Dernière mésaventure. Mes commandes n’arrivent tout simplement plus. Lorsque je vais sur mon compte, on m’indique qu’elles ont été livrées à mon agence postale. Je m’y rends. On m’explique sans un sourire que je dois appeler le numéro XXX de réclamation. On me dit ça comme si c’était le numéro le plus connu du monde. Le monsieur derrière moi s’impatiente. On n’a plus le droit de se plaindre. On n’a PLUS LE TEMPS MA BONNE DAME. Vous avez fait la queue 20 minutes pour une minute de contact avec le guichetier. Vous avez largement dépassé mon ratio temps de traitement client/ client total. A moins que ce ne soit temps de traitement client/ CA jour . Faut pas déconner avec le ROI. 

Alors, je multiplie les mails sur l’espace client du site de ventes, l’espace client du transporteur. Je m’embrouille dans les mots de passe, les numéros de commande (zut, celle là je l’avais reçue). Je reçois ma dernière commande le matin même. Je tiens un humain, je ne vais pas le lâcher ce petit livreur. Dialogue « Monsieur, je n’ai pas reçu ma dernière commande… ». Je n’ai pas le temps d’ouvrir la porte du jardin. Il me balance le colis par dessus. Je le reçois presque sur la tête. J’ai compris. Il n’a PAS LE TEMPS NON PLUS. 

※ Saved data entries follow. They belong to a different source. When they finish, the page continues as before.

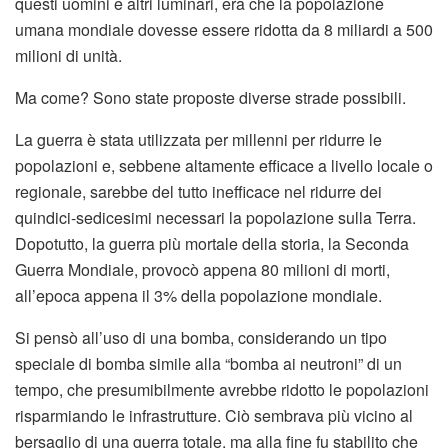
questi uomini e altri luminari, era che la popolazione
umana mondiale dovesse essere ridotta da 8 miliardi a 500
milioni di unità.
Ma come? Sono state proposte diverse strade possibili.
La guerra è stata utilizzata per millenni per ridurre le
popolazioni e, sebbene altamente efficace a livello locale o
regionale, sarebbe del tutto inefficace nel ridurre dei
quindici-sedicesimi necessari la popolazione sulla Terra.
Dopotutto, la guerra più mortale della storia, la Seconda
Guerra Mondiale, provocò appena 80 milioni di morti,
all’epoca appena il 3% della popolazione mondiale.
Si pensò all’uso di una bomba, considerando un tipo
speciale di bomba simile alla “bomba ai neutroni” di un
tempo, che presumibilmente avrebbe ridotto le popolazioni
risparmiando le infrastrutture. Ciò sembrava più vicino al
bersaglio di una guerra totale, ma alla fine fu stabilito che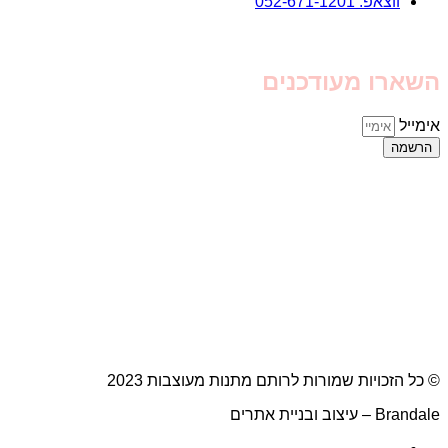
ווצאפ: 052-671-1201
השארו מעודכנים
אימייל
הרשמה
© כל הזכויות שמורות לרותם מתנות מעוצבות 2023
Brandale – עיצוב ובניית אתרים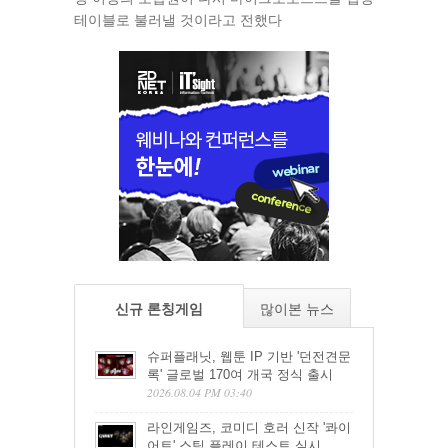
테이블로 불러낼 것이라고 전했다
신규 론칭게임
많이본 뉴스
슈퍼플래닛, 웹툰 IP 기반 '던전견문
록' 글로벌 170여 개국 정식 출시
2026.08.04 PM 03:40
라인게임즈, 코미디 호러 신작 '콰이
어트' 스팀 플레이 테스트 실시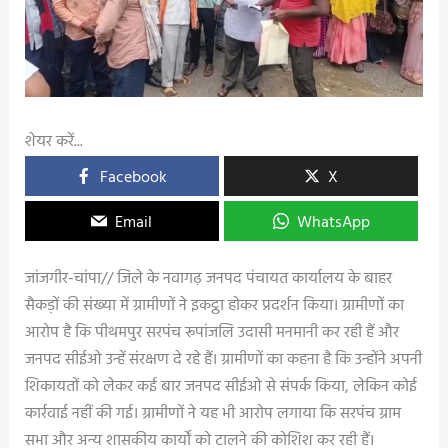
शेयर करें...
Facebook
X
Email
WhatsApp
जांजगीर-चांपा// जिले के नवागढ़ जनपद पंचायत कार्यालय के बाहर
सैकड़ों की संख्या में ग्रामीणों ने इकट्ठा होकर प्रदर्शन किया। ग्रामीणों का
आरोप है कि पीथमपुर सरपंच रूपांजलि उदासी मनमानी कर रही हैं और
जनपद सीईओ उन्हें संरक्षण दे रहे हैं। ग्रामीणों का कहना है कि उन्होंने अपनी
शिकायतों को लेकर कई बार जनपद सीईओ से संपर्क किया, लेकिन कोई
कार्रवाई नहीं की गई। ग्रामीणों ने यह भी आरोप लगाया कि सरपंच ग्राम
सभा और अन्य शासकीय कार्यों को टालने की कोशिश कर रही हैं।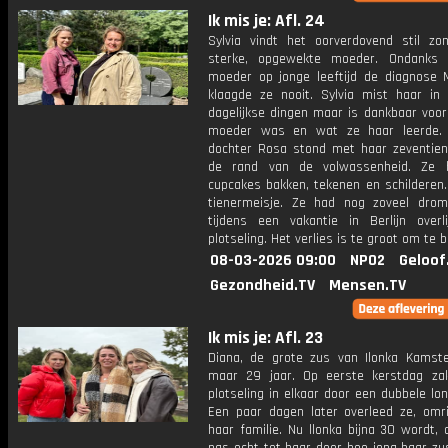
Ik mis je: Afl. 24
Sylvia vindt het oorverdovend stil zo
sterke, opgewekte moeder. Ondanks 
moeder op jonge leeftijd de diagnose 
klaagde ze nooit. Sylvia mist haar in 
dagelijkse dingen maar is dankbaar voor
moeder was en wat ze haar leerde. 
dochter Rosa stond met haar zeventien
de rand van de volwassenheid. Ze h
cupcakes bakken, tekenen en schilderen.
tienermeisje. Ze had nog zoveel dro
tijdens een vakantie in Berlijn overl
plotseling. Het verlies is te groot om te 
08-03-2026 09:00
NPO2
Geloof
Gezondheid.TV
Mensen.TV
Ik mis je: Afl. 23
Diana, de grote zus van Ilonka Kamst
maar 29 jaar. Op eerste kerstdag za
plotseling in elkaar door een dubbele lo
Een paar dagen later overleed ze, omr
haar familie. Nu llonka bijna 30 wordt, 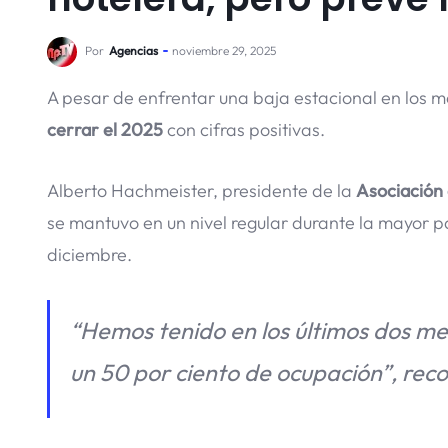
Por
Agencias
noviembre 29, 2025
A pesar de enfrentar una baja estacional en los m
cerrar el 2025
con cifras positivas.
Alberto Hachmeister, presidente de la
Asociación
se mantuvo en un nivel regular durante la mayor pa
diciembre.
“Hemos tenido en los últimos dos m
un 50 por ciento de ocupación”, rec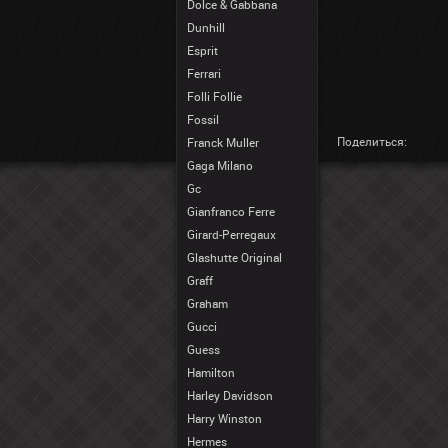
Dolce & Gabbana
Dunhill
Esprit
Ferrari
Folli Follie
Fossil
Поделиться:
Franck Muller
Gaga Milano
Gc
Gianfranco Ferre
Girard-Perregaux
Glashutte Original
Graff
Graham
Gucci
Guess
Hamilton
Harley Davidson
Harry Winston
Hermes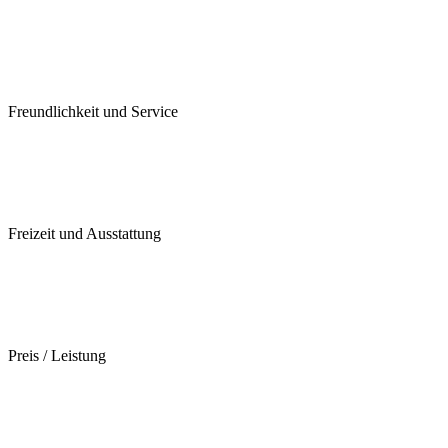
Freundlichkeit und Service
Freizeit und Ausstattung
Preis / Leistung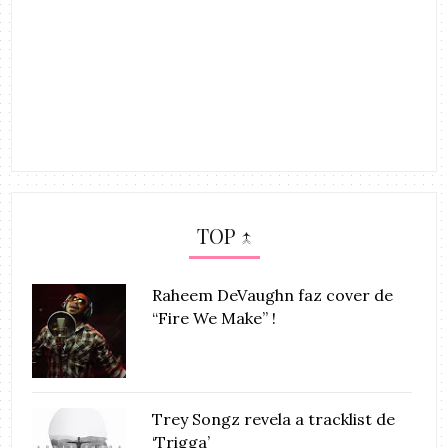
TOP ↑
Raheem DeVaughn faz cover de
“Fire We Make” !
Trey Songz revela a tracklist de
‘Trigga’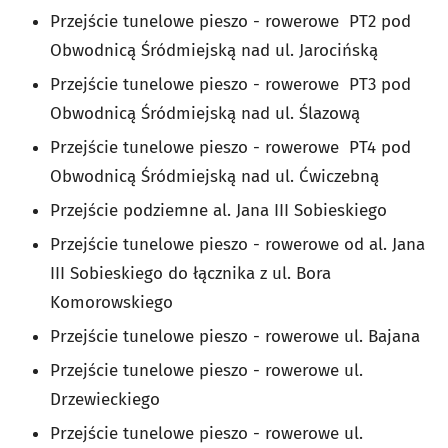
Przejście tunelowe pieszo - rowerowe PT2 pod
Obwodnicą Śródmiejską nad ul. Jarocińską
Przejście tunelowe pieszo - rowerowe PT3 pod
Obwodnicą Śródmiejską nad ul. Ślazową
Przejście tunelowe pieszo - rowerowe PT4 pod
Obwodnicą Śródmiejską nad ul. Ćwiczebną
Przejście podziemne al. Jana III Sobieskiego
Przejście tunelowe pieszo - rowerowe od al. Jana
III Sobieskiego do łącznika z ul. Bora
Komorowskiego
Przejście tunelowe pieszo - rowerowe ul. Bajana
Przejście tunelowe pieszo - rowerowe ul.
Drzewieckiego
Przejście tunelowe pieszo - rowerowe ul.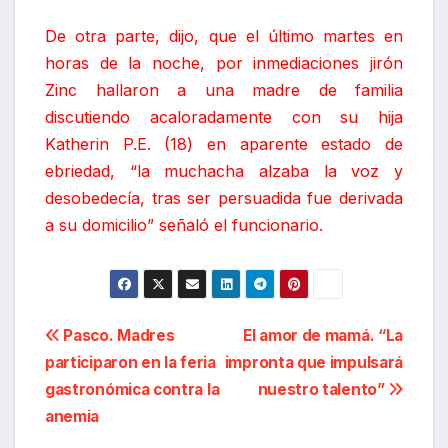
De otra parte, dijo, que el último martes en
horas de la noche, por inmediaciones jirón
Zinc hallaron a una madre de familia
discutiendo acaloradamente con su hija
Katherin P.E. (18) en aparente estado de
ebriedad, “la muchacha alzaba la voz y
desobedecía, tras ser persuadida fue derivada
a su domicilio” señaló el funcionario.
Navegación
Pasco. Madres
El amor de mamá. “La
participaron en la feria
impronta que impulsará
de
gastronómica contra la
nuestro talento”
entradas
anemia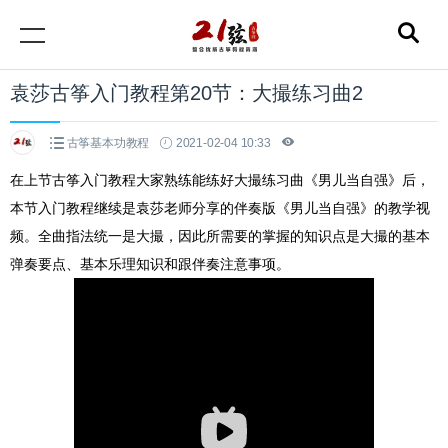
袁莎古筝入门教程第20节：大撮练习曲2
古筝基本功教程
2021-02-04 10:33
在上节古筝入门教程大家熟练能练好大撮练习曲《男儿当自强》后，
本节入门教程继续是袁莎老师分享的伴奏版
《男儿当自强》
的教学视
频。全曲指法统一是大撮，因此所需要的掌握的知识点是大撮的基本
弹奏要点、基本乐理知识和跟伴奏注意事项。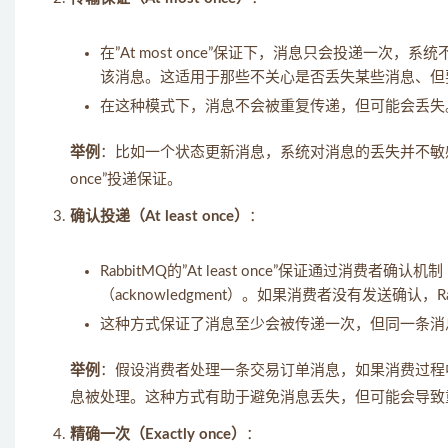
在”At most once”保证下，消息只会投递一次
该消息。这适用于那些不关心是否丢失某些消息、但
在这种模式下，消息不会被重复传递，但可能会丢失
举例
：比如一个状态更新消息，系统对消息的丢失并不敏感，
once”投递保证。
确认投递（At least once）
：
RabbitMQ的”At least once”保证通过消
（acknowledgment）。如果消费者没有发送确
这种方式保证了消息至少会被传递一次，但同一条消
举例
：假设消费者处理一条交易订单消息，如果消费过程中
息被处理。这种方式有助于避免消息丢失，但可能会导致
精确一次（Exactly once）
：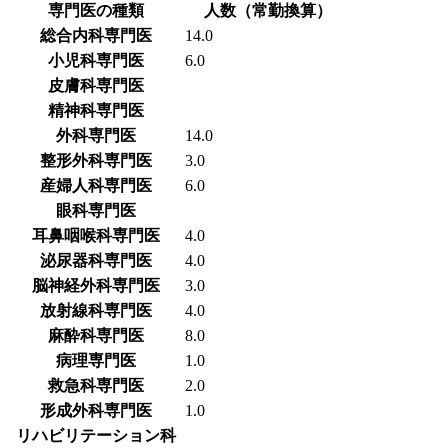
専門医の種類
人数（常勤換算）
総合内科専門医
14.0
小児科専門医
6.0
皮膚科専門医
精神科専門医
外科専門医
14.0
整形外科専門医
3.0
産婦人科専門医
6.0
眼科専門医
耳鼻咽喉科専門医
4.0
泌尿器科専門医
4.0
脳神経外科専門医
3.0
放射線科専門医
4.0
麻酔科専門医
8.0
病理専門医
1.0
救急科専門医
2.0
形成外科専門医
1.0
リハビリテーション科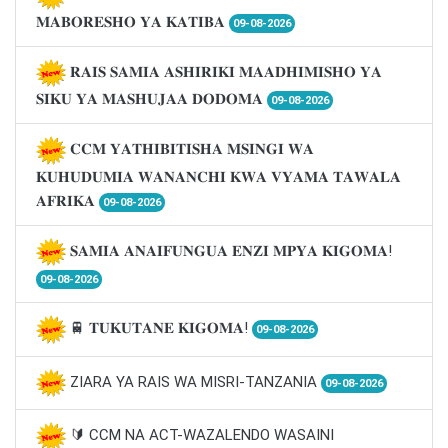
𝐌𝐀𝐁𝐎𝐑𝐄𝐒𝐇𝐎 𝐘𝐀 𝐊𝐀𝐓𝐈𝐁𝐀
09-08-2026
𝐑𝐀𝐈𝐒 𝐒𝐀𝐌𝐈𝐀 𝐀𝐒𝐇𝐈𝐑𝐈𝐊𝐈 𝐌𝐀𝐀𝐃𝐇𝐈𝐌𝐈𝐒𝐇𝐎 𝐘𝐀
𝐒𝐈𝐊𝐔 𝐘𝐀 𝐌𝐀𝐒𝐇𝐔𝐉𝐀𝐀 𝐃𝐎𝐃𝐎𝐌𝐀
09-08-2026
𝐂𝐂𝐌 𝐘𝐀𝐓𝐇𝐈𝐁𝐈𝐓𝐈𝐒𝐇𝐀 𝐌𝐒𝐈𝐍𝐆𝐈 𝐖𝐀
𝐊𝐔𝐇𝐔𝐃𝐔𝐌𝐈𝐀 𝐖𝐀𝐍𝐀𝐍𝐂𝐇𝐈 𝐊𝐖𝐀 𝐕𝐘𝐀𝐌𝐀 𝐓𝐀𝐖𝐀𝐋𝐀
𝐀𝐅𝐑𝐈𝐊𝐀
09-08-2026
𝐒𝐀𝐌𝐈𝐀 𝐀𝐍𝐀𝐈𝐅𝐔𝐍𝐆𝐔𝐀 𝐄𝐍𝐙𝐈 𝐌𝐏𝐘𝐀 𝐊𝐈𝐆𝐎𝐌𝐀!
09-08-2026
🚆 𝐓𝐔𝐊𝐔𝐓𝐀𝐍𝐄 𝐊𝐈𝐆𝐎𝐌𝐀!
09-08-2026
ZIARA YA RAIS WA MISRI-TANZANIA
09-08-2026
🔰 CCM NA ACT-WAZALENDO WASAINI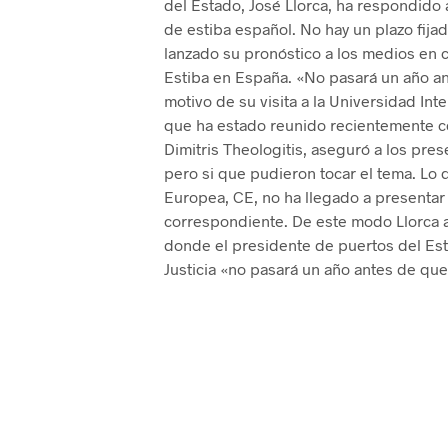
del Estado, José Llorca, ha respondido 
de estiba español. No hay un plazo fija
lanzado su pronóstico a los medios en c
Estiba en España. «No pasará un año an
motivo de su visita a la Universidad In
que ha estado reunido recientemente co
Dimitris Theologitis, aseguró a los pre
pero si que pudieron tocar el tema. Lo 
Europea, CE, no ha llegado a presentar 
correspondiente. De este modo Llorca a
donde el presidente de puertos del Est
Justicia «no pasará un año antes de que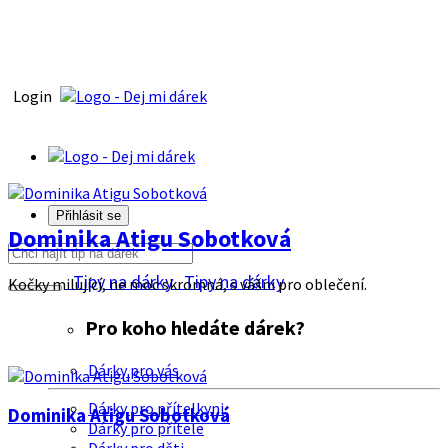
Login
Přihlásit se
Dominika Atigu Sobotková
Tipy na dárky
Tipy na dárky
Kočky milující, ne moc skromná, s vášni pro oblečení.
Pro koho hledáte dárek?
Dárky pro vás
Dárky pro přítelkyni
Dominika Atigu Sobotková
Dárky pro přítele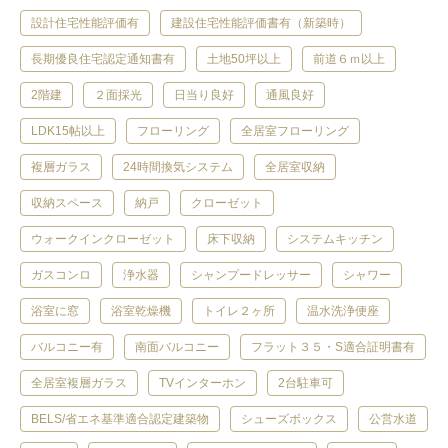
設計住宅性能評価有
建設住宅性能評価書有（新築時）
長期優良住宅認定通知書有
土地50坪以上
前道６ｍ以上
2階建
２面採光
日当り良好
通風良好
LDK15帖以上
フローリング
全居室フローリング
複層ガラス
24時間換気システム
全居室収納
収納スペース
納戸
クローゼット
ウォークインクローゼット
床下収納
システムキッチン
ガスコンロ
浄水器
シャンプードレッサー
シャワー
浴室に窓
浴室乾燥機
トイレ２ヶ所
温水洗浄便座
バルコニー有
南面バルコニー
フラット３５・S適合証明書有
全居室複層ガラス
TVインターホン
2台駐車可
BELS/省エネ基準適合認定建築物
シューズボックス
公営水道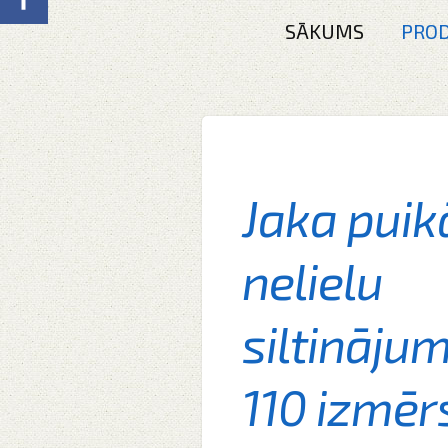
SĀKUMS
PROD
Jaka puik
nelielu
siltināju
110 izmēr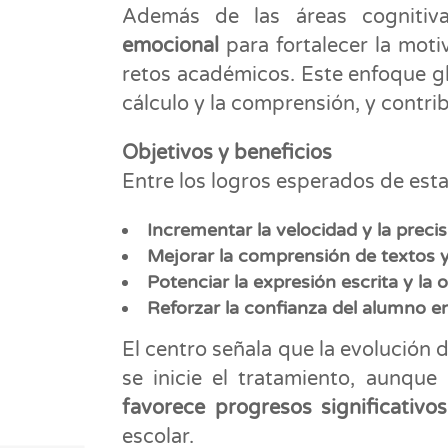
Además de las áreas cognitiv
emocional
para fortalecer la moti
retos académicos. Este enfoque glob
cálculo y la comprensión, y contr
Objetivos y beneficios
Entre los logros esperados de esta
Incrementar la velocidad y la precis
Mejorar la comprensión de textos
Potenciar la expresión escrita y la 
Reforzar la confianza del alumno e
El centro señala que la evolución
se inicie el tratamiento, aunqu
favorece progresos significativos
escolar.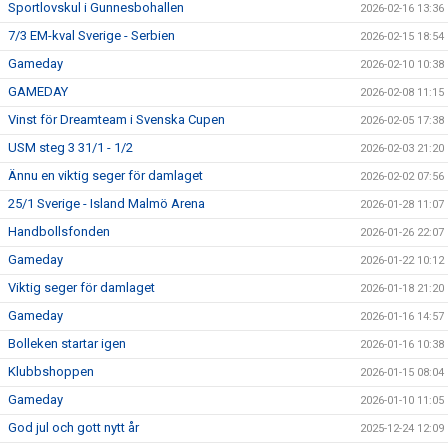
Sportlovskul i Gunnesbohallen
2026-02-16 13:36
7/3 EM-kval Sverige - Serbien
2026-02-15 18:54
Gameday
2026-02-10 10:38
GAMEDAY
2026-02-08 11:15
Vinst för Dreamteam i Svenska Cupen
2026-02-05 17:38
USM steg 3 31/1 - 1/2
2026-02-03 21:20
Ännu en viktig seger för damlaget
2026-02-02 07:56
25/1 Sverige - Island Malmö Arena
2026-01-28 11:07
Handbollsfonden
2026-01-26 22:07
Gameday
2026-01-22 10:12
Viktig seger för damlaget
2026-01-18 21:20
Gameday
2026-01-16 14:57
Bolleken startar igen
2026-01-16 10:38
Klubbshoppen
2026-01-15 08:04
Gameday
2026-01-10 11:05
God jul och gott nytt år
2025-12-24 12:09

Google est mon ami. Je l’interroge. Google, fais quelque chose pour moi. Alors, Google me déverse un flot ininterrompu de sites d’avis clients, de commentaires désabusés, d’expériences traumatisantes et de notes de merde.  » Je mets 2/ 20 au site machin parce que je n’ai pas reçu la bague de Saint Valentin que je voulais offrir à ma copine et elle m’a quitté…Je mets 4/20 au site truc parce que j’ai toujours commandé du 46 et j’ai reçu du 36. Je suis boudinnée…C’est une honte. Je mets 3/20 au site bidule parce que j’ai reçu une chaussure en 42 et l’autre en 38 ! ».

 

Je suis étonnée. En bon élève qui a toujours fait, pensé marketing. En prof qui a toujours enseigné à ses élèves des concepts top comme le net promoter score, les big data et le marketing automation. Je suis abasourdie…On m’aurait menti. Le client n’existe pas finalement. ON S’EN FOUT.

Mais moi j’aime l’e-commerce. Faites quelque chose pour lui. Il est en danger de mort imminente malgré sa croissance extraordinaire. Finalement, le magasin, c’est pas si mal.